Элементы нежности, духовной тишины; молитва в минуту жизни трудную; умиление перед Матерью Божией, «теплой заступницей мира холодного», и ветка Палестины, и желтеющая нива, при виде которой смиряется души его тревога, и колыбель с ребенком, чьи персты мать сжимала в знаменье креста, и вообще этот крест, «любви символ ненарушимый», и желание отдохнуть «под Божьей тенью», и вечер, когда «ангелы-хранители беседуют с детьми» - все это знаменует в Лермонтове уже категорию не войны, а мира, не гордыни, а смирения, не Байрона, а Пушкина: «Хочу я с небом примириться, хочу любить, хочу молиться, хочу я веровать добру». И потому, что он таил в себе именно обе категории, что две противоположные волны переливались по его творчеству, - так разнородны истолкования его поэзии, так неодинакова его характеристика у разных критиков.
И то, что над стихией Печорина в нем, быть может, получала преобладание стихия Максима Максимыча, что в смирении и примирении являлась для него перспектива синтеза между холодом и кипятком, между угнетенностью безочарования и стремительной полнотою жизни, - это, конечно, совсем не означает, будто Лермонтов отказался от своих высоких требований к миру, понизил свои идеальные оценки, мелко успокоился.
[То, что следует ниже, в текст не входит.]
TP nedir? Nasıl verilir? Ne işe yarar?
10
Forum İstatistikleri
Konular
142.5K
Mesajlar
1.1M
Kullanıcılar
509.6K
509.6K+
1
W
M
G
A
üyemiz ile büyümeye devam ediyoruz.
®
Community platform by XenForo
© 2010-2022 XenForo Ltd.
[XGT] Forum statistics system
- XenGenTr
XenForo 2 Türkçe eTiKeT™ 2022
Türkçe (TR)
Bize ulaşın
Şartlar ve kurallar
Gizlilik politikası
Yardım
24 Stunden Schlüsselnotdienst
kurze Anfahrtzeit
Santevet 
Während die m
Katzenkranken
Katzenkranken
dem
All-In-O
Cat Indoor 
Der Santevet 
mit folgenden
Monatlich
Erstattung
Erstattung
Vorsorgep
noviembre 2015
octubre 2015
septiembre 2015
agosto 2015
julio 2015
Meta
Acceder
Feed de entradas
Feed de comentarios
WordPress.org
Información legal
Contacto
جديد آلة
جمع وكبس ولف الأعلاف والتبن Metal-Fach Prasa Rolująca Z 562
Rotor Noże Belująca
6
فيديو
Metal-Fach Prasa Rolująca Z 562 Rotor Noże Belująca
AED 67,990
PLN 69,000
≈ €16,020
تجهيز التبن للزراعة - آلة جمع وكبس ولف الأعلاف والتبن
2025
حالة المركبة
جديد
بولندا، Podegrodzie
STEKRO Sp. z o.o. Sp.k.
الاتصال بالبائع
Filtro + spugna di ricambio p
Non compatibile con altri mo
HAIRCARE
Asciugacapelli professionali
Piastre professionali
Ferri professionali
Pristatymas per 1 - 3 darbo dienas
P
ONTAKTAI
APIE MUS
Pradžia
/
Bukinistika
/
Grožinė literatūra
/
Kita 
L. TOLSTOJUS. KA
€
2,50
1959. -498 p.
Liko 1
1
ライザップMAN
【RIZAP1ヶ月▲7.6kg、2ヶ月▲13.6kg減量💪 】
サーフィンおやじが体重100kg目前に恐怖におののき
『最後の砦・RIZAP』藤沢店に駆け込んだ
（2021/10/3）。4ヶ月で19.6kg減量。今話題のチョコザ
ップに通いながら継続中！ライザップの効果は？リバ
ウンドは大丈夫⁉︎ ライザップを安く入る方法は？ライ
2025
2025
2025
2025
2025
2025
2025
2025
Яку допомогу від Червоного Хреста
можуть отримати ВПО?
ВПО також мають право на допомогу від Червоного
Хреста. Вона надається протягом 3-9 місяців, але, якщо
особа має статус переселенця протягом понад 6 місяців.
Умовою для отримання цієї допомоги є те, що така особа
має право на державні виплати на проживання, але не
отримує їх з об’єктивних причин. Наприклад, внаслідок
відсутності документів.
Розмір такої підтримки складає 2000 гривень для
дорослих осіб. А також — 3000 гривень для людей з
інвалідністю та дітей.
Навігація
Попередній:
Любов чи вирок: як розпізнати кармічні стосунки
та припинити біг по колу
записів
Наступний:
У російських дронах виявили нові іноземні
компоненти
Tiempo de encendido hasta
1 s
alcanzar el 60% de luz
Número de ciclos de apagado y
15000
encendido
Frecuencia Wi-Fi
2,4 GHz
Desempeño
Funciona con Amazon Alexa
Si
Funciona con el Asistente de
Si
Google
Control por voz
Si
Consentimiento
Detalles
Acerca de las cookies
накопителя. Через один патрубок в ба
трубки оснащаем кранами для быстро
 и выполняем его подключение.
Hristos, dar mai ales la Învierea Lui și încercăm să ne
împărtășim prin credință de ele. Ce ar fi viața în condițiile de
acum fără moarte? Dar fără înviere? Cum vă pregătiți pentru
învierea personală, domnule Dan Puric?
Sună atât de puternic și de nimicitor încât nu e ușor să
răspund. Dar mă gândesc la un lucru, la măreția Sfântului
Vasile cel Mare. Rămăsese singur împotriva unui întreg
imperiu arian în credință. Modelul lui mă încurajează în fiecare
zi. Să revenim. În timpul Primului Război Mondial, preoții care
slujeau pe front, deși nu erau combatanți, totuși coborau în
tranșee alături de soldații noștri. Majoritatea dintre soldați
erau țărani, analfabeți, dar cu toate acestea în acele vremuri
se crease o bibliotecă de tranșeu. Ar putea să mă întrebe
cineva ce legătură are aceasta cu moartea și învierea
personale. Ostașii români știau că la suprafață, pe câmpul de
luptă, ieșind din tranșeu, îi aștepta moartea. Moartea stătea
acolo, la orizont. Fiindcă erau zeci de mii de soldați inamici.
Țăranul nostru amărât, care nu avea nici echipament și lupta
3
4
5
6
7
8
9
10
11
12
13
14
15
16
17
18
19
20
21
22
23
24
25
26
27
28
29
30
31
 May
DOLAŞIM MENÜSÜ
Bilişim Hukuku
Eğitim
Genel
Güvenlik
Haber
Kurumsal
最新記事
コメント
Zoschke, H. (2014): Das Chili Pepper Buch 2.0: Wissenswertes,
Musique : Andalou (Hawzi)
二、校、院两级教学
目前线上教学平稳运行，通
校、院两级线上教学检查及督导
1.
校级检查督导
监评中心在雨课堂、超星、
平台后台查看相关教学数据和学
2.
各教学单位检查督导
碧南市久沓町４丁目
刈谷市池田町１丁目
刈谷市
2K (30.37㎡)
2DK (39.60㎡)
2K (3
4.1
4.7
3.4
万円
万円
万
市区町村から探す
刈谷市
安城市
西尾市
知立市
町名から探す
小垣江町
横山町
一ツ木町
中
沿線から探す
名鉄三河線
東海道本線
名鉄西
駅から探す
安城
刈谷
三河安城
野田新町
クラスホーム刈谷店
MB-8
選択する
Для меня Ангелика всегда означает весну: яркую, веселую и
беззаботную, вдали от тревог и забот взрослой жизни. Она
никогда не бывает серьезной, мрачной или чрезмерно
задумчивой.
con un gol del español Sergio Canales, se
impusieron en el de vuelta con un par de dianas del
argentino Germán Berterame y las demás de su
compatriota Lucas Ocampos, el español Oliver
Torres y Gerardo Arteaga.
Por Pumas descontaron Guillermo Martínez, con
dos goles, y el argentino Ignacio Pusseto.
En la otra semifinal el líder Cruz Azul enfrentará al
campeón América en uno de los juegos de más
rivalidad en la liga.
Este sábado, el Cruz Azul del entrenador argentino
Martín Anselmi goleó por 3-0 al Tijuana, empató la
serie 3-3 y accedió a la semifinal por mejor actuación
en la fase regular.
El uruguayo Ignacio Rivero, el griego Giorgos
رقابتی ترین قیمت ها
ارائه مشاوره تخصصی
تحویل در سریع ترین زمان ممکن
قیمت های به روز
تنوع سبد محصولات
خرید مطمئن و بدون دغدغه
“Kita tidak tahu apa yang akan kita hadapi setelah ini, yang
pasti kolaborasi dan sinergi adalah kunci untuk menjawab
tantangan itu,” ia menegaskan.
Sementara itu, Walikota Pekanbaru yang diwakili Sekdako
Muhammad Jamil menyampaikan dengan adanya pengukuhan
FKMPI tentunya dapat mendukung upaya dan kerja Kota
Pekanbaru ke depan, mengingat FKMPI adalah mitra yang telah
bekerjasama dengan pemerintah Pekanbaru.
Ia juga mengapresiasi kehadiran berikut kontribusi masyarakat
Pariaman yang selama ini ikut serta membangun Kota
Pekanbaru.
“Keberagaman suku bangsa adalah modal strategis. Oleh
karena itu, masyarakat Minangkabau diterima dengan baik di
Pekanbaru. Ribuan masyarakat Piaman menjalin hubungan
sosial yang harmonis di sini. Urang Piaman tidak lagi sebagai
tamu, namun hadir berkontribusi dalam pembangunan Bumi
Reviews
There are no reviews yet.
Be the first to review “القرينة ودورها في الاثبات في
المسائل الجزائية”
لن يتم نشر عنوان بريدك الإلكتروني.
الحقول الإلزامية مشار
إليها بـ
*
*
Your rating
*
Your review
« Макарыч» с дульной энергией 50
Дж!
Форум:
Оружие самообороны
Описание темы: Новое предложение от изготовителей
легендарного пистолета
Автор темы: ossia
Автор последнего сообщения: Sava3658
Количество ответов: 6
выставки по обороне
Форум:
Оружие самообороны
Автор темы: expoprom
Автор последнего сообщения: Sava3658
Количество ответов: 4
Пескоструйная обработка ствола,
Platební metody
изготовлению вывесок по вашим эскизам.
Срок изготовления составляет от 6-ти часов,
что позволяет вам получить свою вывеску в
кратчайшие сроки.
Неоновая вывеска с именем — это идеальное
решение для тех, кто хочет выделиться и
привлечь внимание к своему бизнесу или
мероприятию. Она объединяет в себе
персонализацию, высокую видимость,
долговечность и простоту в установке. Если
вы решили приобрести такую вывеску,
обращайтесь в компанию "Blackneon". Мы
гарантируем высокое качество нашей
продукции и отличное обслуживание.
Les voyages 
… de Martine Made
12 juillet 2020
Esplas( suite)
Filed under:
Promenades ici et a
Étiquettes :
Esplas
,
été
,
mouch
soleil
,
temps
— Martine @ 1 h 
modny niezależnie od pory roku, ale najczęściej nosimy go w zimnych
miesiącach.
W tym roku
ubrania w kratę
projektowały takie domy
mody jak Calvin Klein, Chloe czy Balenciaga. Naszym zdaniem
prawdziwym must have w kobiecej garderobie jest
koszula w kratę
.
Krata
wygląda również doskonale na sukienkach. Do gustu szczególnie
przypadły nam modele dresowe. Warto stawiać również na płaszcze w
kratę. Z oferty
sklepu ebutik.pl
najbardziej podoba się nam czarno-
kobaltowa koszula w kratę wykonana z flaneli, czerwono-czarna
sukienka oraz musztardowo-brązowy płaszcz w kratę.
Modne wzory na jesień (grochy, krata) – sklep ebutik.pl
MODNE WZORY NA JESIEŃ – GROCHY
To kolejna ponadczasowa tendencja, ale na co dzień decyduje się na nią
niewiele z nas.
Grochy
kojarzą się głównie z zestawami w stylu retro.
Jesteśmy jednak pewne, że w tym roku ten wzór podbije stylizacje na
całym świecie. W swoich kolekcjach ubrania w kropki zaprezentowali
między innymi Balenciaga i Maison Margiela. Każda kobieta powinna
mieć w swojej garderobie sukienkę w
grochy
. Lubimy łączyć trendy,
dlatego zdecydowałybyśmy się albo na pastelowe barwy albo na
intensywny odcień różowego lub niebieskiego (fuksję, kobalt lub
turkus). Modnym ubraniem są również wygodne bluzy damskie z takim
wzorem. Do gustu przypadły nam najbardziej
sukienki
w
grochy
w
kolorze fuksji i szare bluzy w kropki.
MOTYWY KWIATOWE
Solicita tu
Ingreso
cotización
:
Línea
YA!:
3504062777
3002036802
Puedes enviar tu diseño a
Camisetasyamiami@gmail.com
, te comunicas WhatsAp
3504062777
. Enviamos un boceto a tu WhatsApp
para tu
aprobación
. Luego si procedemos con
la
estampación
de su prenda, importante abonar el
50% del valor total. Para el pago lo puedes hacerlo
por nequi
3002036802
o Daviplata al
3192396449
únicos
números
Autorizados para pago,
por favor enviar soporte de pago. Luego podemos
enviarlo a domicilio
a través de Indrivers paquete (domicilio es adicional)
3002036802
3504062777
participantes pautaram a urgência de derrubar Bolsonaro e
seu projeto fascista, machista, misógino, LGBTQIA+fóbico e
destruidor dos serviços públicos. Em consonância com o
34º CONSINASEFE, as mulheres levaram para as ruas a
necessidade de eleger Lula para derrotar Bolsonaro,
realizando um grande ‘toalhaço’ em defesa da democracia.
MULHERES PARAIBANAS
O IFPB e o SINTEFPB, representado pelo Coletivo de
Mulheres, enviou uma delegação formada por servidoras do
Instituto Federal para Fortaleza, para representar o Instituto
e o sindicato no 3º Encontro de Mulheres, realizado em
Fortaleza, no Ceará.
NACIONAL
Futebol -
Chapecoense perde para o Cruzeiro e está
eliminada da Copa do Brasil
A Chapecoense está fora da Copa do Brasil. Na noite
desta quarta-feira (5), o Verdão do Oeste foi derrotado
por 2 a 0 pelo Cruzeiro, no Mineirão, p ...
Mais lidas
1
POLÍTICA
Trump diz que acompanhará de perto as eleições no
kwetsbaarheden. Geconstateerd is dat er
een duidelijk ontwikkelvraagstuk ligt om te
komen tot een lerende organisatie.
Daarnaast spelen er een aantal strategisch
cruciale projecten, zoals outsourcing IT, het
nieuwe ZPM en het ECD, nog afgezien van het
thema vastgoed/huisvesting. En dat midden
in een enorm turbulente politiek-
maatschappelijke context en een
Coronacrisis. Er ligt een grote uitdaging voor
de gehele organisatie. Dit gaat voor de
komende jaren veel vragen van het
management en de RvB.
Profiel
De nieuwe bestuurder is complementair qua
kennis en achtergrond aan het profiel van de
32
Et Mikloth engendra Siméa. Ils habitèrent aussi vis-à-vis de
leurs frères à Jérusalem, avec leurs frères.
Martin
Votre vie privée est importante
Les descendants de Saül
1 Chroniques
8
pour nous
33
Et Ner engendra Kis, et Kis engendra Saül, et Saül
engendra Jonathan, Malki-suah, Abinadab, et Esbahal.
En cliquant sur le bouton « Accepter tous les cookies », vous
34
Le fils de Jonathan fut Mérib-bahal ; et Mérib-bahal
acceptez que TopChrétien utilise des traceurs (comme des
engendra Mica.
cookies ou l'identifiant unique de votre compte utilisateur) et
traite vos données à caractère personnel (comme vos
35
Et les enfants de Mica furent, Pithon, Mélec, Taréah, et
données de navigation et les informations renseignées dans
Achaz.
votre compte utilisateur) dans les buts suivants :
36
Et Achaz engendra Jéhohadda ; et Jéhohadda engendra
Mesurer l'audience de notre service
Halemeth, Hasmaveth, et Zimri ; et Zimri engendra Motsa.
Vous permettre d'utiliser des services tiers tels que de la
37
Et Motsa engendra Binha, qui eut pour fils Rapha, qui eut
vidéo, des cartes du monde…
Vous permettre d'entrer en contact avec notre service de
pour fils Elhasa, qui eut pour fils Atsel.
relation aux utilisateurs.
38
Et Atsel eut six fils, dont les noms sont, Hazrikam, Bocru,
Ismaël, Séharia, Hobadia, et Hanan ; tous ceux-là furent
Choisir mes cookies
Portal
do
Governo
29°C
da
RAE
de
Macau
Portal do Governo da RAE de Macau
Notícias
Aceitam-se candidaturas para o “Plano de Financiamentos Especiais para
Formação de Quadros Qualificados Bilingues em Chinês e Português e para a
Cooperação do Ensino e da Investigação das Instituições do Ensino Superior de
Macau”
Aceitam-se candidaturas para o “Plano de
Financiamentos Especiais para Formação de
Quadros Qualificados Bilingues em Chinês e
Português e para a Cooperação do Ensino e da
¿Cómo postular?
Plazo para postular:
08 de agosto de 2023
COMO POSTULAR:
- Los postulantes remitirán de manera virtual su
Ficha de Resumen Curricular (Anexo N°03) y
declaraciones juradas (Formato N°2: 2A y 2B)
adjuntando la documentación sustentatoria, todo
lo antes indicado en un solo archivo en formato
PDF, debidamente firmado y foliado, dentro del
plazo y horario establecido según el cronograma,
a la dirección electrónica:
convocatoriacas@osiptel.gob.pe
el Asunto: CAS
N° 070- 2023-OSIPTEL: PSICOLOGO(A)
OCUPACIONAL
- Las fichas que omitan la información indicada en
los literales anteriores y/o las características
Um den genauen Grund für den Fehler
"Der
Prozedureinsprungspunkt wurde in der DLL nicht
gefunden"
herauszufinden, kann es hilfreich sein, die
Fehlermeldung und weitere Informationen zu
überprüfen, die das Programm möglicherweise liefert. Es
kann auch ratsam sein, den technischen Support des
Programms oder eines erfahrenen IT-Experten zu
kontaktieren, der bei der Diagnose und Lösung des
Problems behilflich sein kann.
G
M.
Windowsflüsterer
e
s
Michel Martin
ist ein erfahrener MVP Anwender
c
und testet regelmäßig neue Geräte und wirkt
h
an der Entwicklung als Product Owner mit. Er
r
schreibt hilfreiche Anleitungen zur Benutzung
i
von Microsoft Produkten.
Нет, его примиренность не уступка, его смиренность не пошлость: напротив, он поднялся на ту предельную высоту, где человек достигает благоволения, где он постигает значительность будней, подвиг простоты. Легче, подобно Демону, красиво пролетать над вершинами Кавказа, озирать панораму мира, и желтый Нил, и цветные шатры бедуинов, и Тегеран у жемчужного фонтана, чем творить в неприглядной обстановке трудное дело жизни в ее равнинах, на фоне скудного ландшафта. И Лермонтов, которому когда-то нужна была природа нарядная, приподнятая, горная и гордая, полюбил впоследствии и скромный русский пейзаж, на холме средь желтой нивы чету белеющих берез, и на родных проселках любовно встречал он дрожащие огни печальных деревень, печальных русских деревень. Он, как поэт, становился сердечнее, мягче, ближе к реальности; в прекрасную сталь его стихов все больше проникала живая теплота и человечность, - но его убили, и он ушел, не договорив...
Люблю этого исследователя. У него и о других писателях и поэтах замечательные есть эссе.